▸ **Task instructions**
Pick up the passage below on diesel engines and biodiesel and continue it from its last sentence.

▸ **Extract**
The main benefit of Diesel combustion engines is that they have a 50% fuel burn efficiency; compared with just 23% in the best gasoline engines. This makes Diesel engines capable of achieving much better fuel efficiency than gasoline vehicles.

Biodiesel is commercially available in most oilseed-producing states in the United States. As of 2005, it is somewhat more expensive than fossil diesel, though it is still commonly produced in relatively small quantities (in comparison to petroleum products and ethanol). Many farmers who raise oilseeds use a biodiesel blend in tractors and equipment as a matter of policy, to foster production of biodiesel and raise public awareness. It is sometimes easier to find biodiesel in rural areas than in cities.

▸ **Provided material**
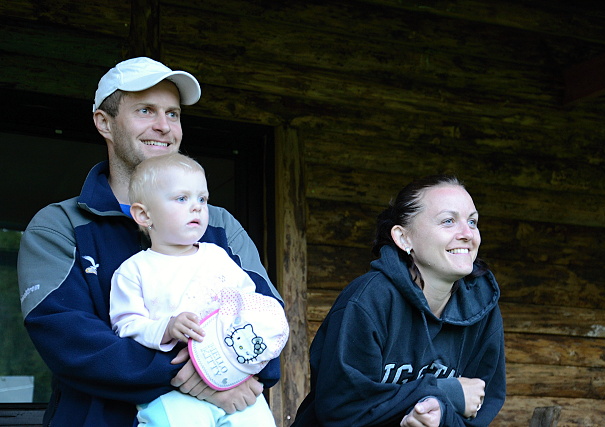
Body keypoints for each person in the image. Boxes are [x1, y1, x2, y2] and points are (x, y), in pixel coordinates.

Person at [17, 57, 283, 426]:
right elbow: (67, 338)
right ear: (104, 122)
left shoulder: (219, 224)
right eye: (146, 110)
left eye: (173, 114)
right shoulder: (59, 225)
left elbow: (266, 315)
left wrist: (226, 370)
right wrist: (202, 376)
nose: (164, 126)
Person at [293, 175, 506, 427]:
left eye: (472, 221)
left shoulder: (481, 305)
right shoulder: (368, 300)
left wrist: (438, 415)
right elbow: (341, 408)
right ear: (404, 238)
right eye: (448, 221)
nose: (467, 234)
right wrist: (443, 392)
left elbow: (477, 411)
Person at [109, 153, 289, 426]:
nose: (196, 207)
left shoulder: (218, 256)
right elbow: (126, 325)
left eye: (202, 199)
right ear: (144, 215)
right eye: (182, 198)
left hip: (233, 377)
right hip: (173, 392)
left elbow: (250, 304)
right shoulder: (134, 270)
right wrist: (167, 328)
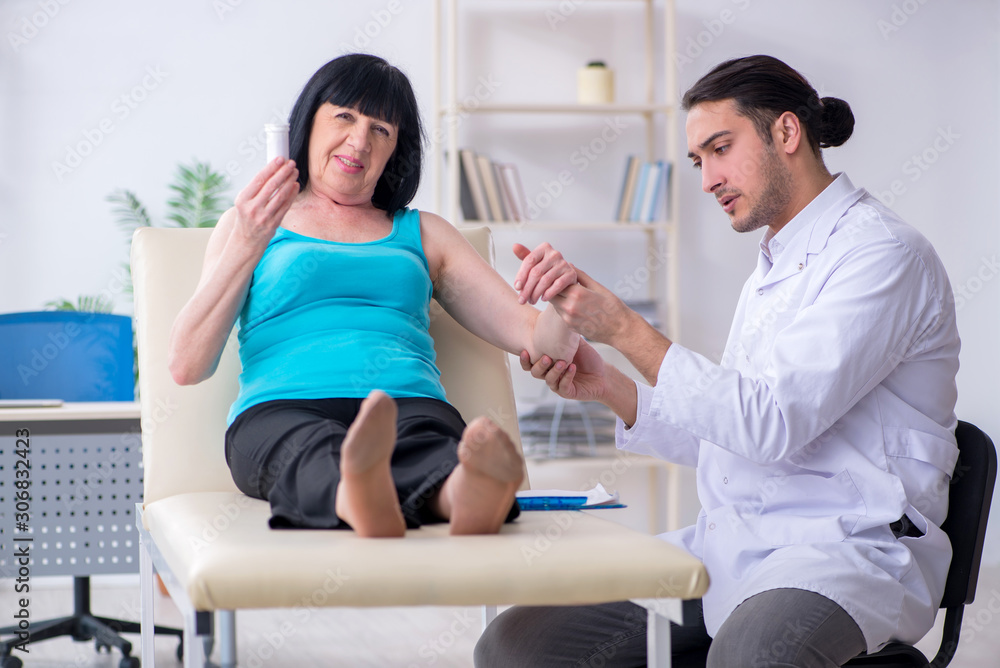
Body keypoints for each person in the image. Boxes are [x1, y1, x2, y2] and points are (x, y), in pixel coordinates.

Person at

▸ **Reply**
Some Diesel-powered cars can run with little or no modification on 100% pure biodiesel, a fuel that can be made from vegetable oils. Vegetable oils tend to solidify in cold weather conditions so vehicle modifications may be required in order to heat the fuel prior to use under those circumstances. Modern low emission diesels (most often Euro -3 and -4 compliant), typical of the current production in the European industry, require extensive modification of injector system, pumps and seals etc. due to the higher operating pressures. The result is sensitive lubrication & sealing systems that bio diesel fuels do not protect and may even attack. This reduces the market for bio diesels as increasing numbers of new vehicles are not able to use it.